Movimento “Slow Cities”
Alimentação saudável. Ingerir frutas, legumes e outros alimentos frescos e bem cozinhados. Comer com tempo, de preferência, num restaurante tradicional. Conversar e conviver com os amigos. Fazer exercício físico. Andar a pé. Apreciar e proteger o Ambiente. Respeitar a Cultura e as tradições. No fundo, levar uma vida calma e sentir-se bem no local onde se vive, é um desejo de muitos, num Mundo cada vez mais veloz e exigente. É também o pressuposto basilar da filosofia das “Slow Cities”, um movimento que surgiu em Itália, em 1999, e que agora chega a Portugal com a adesão de Lagos, Silves, São Brás de Alportel e Tavira.

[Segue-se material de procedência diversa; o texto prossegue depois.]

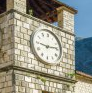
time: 9:13
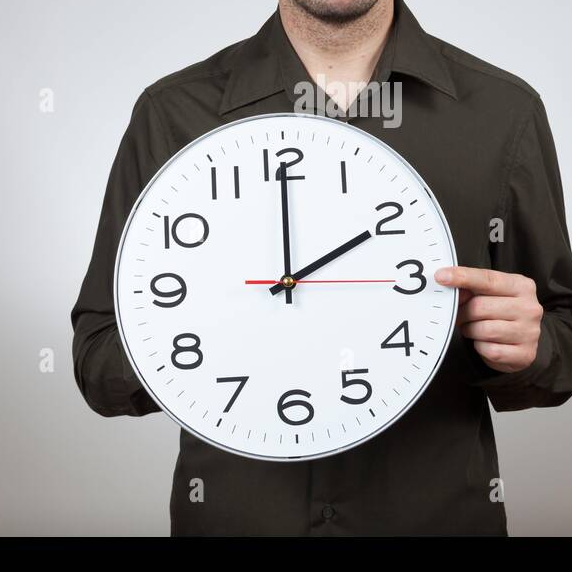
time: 2:00
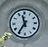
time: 11:35
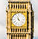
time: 11:22
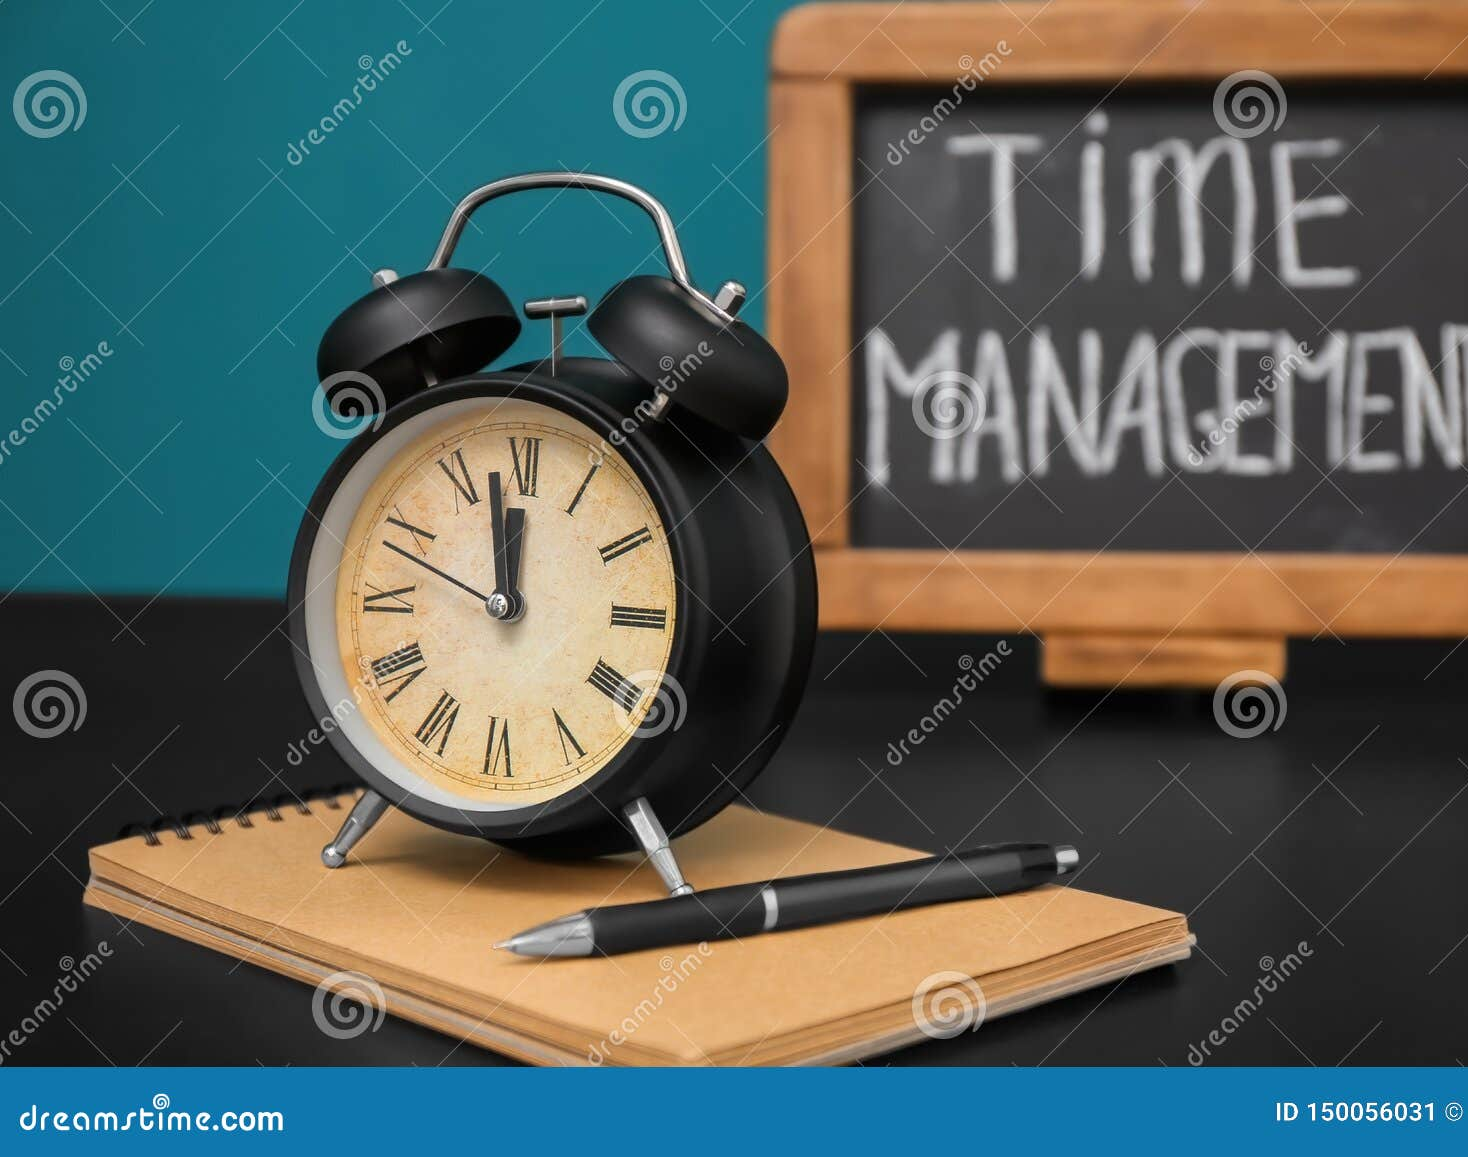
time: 11:57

O movimento funciona em cada país através da criação de uma rede nacional, atenta às características e especificidades de cada território. Itália, Alemanha, Polónia, Noruega, Inglaterra e Brasil são países onde o movimento tem já uma rede própria. Em breve, outras nações irão aderir, como é o caso da França, da vizinha Espanha, da Austrália ou do Japão. Portugal está também entre os países cuja adesão está já a ser alvo de um estudo de avaliação preliminar e, nesse sentido, uma delegação italiana esteve de visita ao Algarve, no passado fim-de-semana, onde reuniu com os quatro edis algarvios.
A visita surge depois de três anos de contacto e trabalho conjunto. A ideia de introduzir esta filosofia de vida no Algarve tem vindo a ser desenvolvida por Ana Maria Albuquerque e Carlos Lopes, em colaboração com as quatro autarquias do Algarve.
Depois desta primeira visita oficial, o processo de adesão vai continuar. Importa agora adaptar à realidade portuguesa os cerca de 60 critérios instituídos pela organização para que uma cidade seja considerada uma “Slow City”.
“O bem-estar é mundial, mas cada povo e território tem a sua forma de o atingir, de acordo com as suas tradições e História”, explicava Stephano Mocci, porta-voz do movimento. Assim, e para já, a organização e os representantes portugueses têm pela frente a árdua tarefa de conciliar as particularidades portuguesas com as regras estabelecidas a nível internacional. “Há regras que não podem ser alteradas, mas há outras que terão que o ser forçosamente”, esclareceu Stephano Mocci.
Posteriormente, serão aceites as cidades portuguesas que satisfaçam em pelo menos 50% os critérios estipulados. Para que a uma cidade seja atribuído o ícone do caracol – imagem de marca do movimento – é necessário que sejam cumpridos requisitos de excelência objectivos, ligados à Cultura, Ambiente, infra-estruturas, hospitalidade e qualidade urbana. Tudo para que a vida de cada munícipe seja mais branda e aprazível.
Macário Correia, presidente da Câmara de Tavira, compreende que assim seja e realça que as autarquias têm como missão efectiva melhorar a qualidade de vida dos seus cidadãos, nomeadamente através da requalificação urbana. “É bom que cada um de nós saiba combater o stress, podendo fazer exercício físico, tendo uma alimentação saudável, mas se a organização da estrutura urbana das cidades for um efeito dissuasor do stress também ajuda. Nós temos essa missão: fazer com que o espaço público tenha qualidade, para que as pessoas se sintam bem. E quando há experiências um pouco por todo o Mundo, que se associam a esta ideia, nós gostamos de fazer parte dessa experiência”, afirmou Macário Correia no final do encontro.
O prazo de conclusão do processo de avaliação das quatro cidades não está ainda definido, mas Stephano Mocci considera que as cidades algarvias estão muito empenhadas em aderir ao movimento. “Pelo que vimos e pelo que falámos com os presidentes das autarquias, estas correspondem às características gerais das “Slow Cities”. Acreditamos que estas cidades estão em muito boa posição para aderir ao movimento”, concluiu Stephano Mocci.